* _Directions for this task_: Write only the number of lines in the data that contain the word "degrees".

Records from a collection:
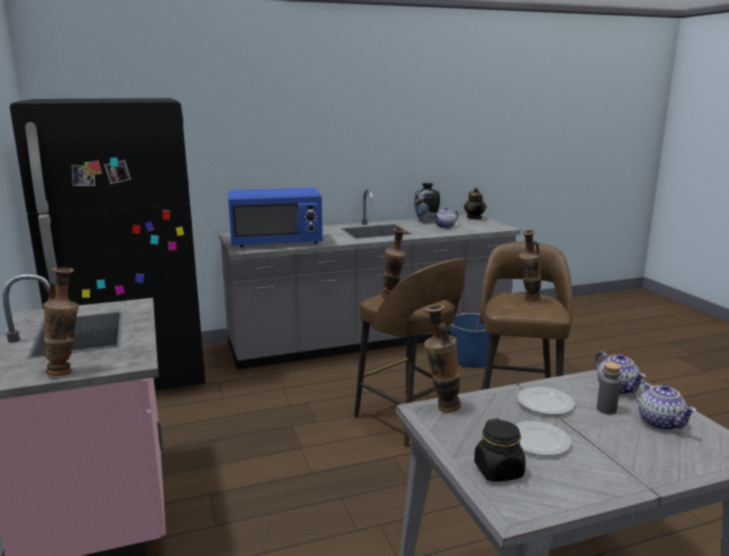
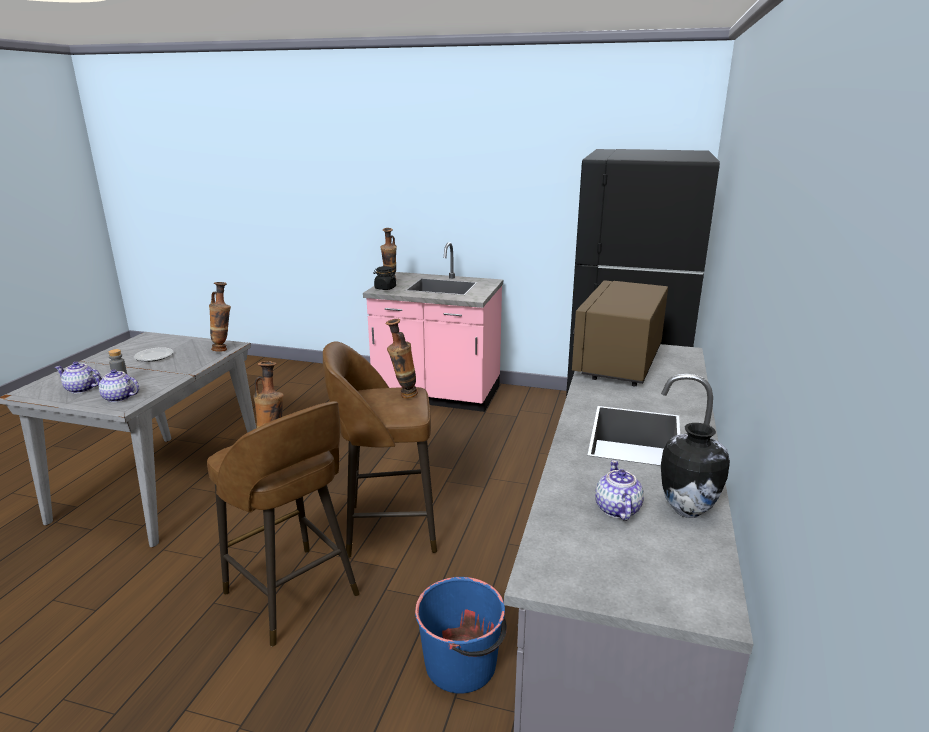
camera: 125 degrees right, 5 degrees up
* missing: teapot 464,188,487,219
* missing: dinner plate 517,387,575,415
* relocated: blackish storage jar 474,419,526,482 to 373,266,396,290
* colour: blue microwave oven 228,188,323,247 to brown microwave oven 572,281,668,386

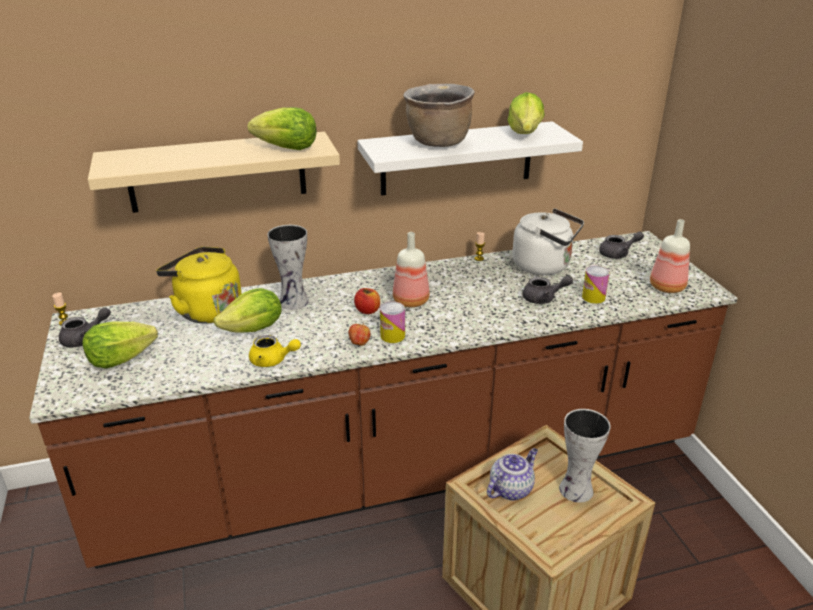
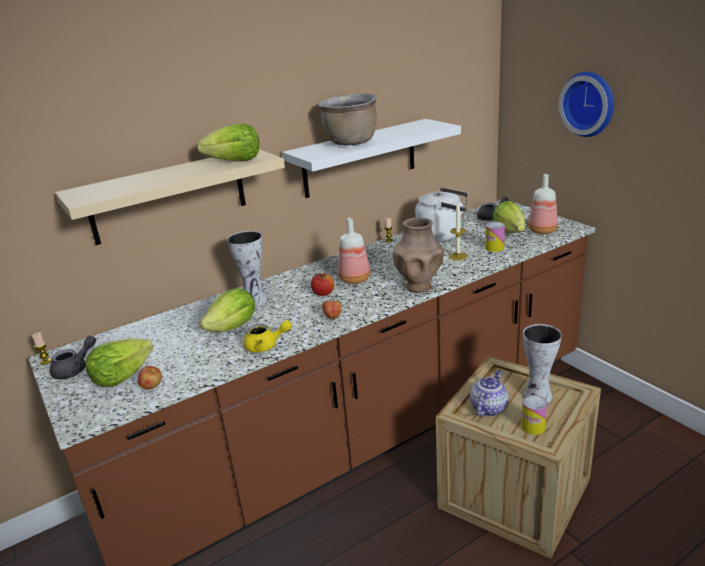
camera: 15 degrees left, 5 degrees down
* missing: yellow-coloured tea kettle 156,247,242,324
* appeared: apple 138,366,162,390
* appeared: brown vase 393,217,444,293
* appeared: hanging clock 559,72,614,137
* relocated: can 380,302,405,343 to 521,395,547,435
* relocated: head of lettuce 507,92,544,134 to 493,201,525,233
* exchanged: grey teapot 522,276,573,304 to wax candle 449,202,467,260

* _Expected output_: 2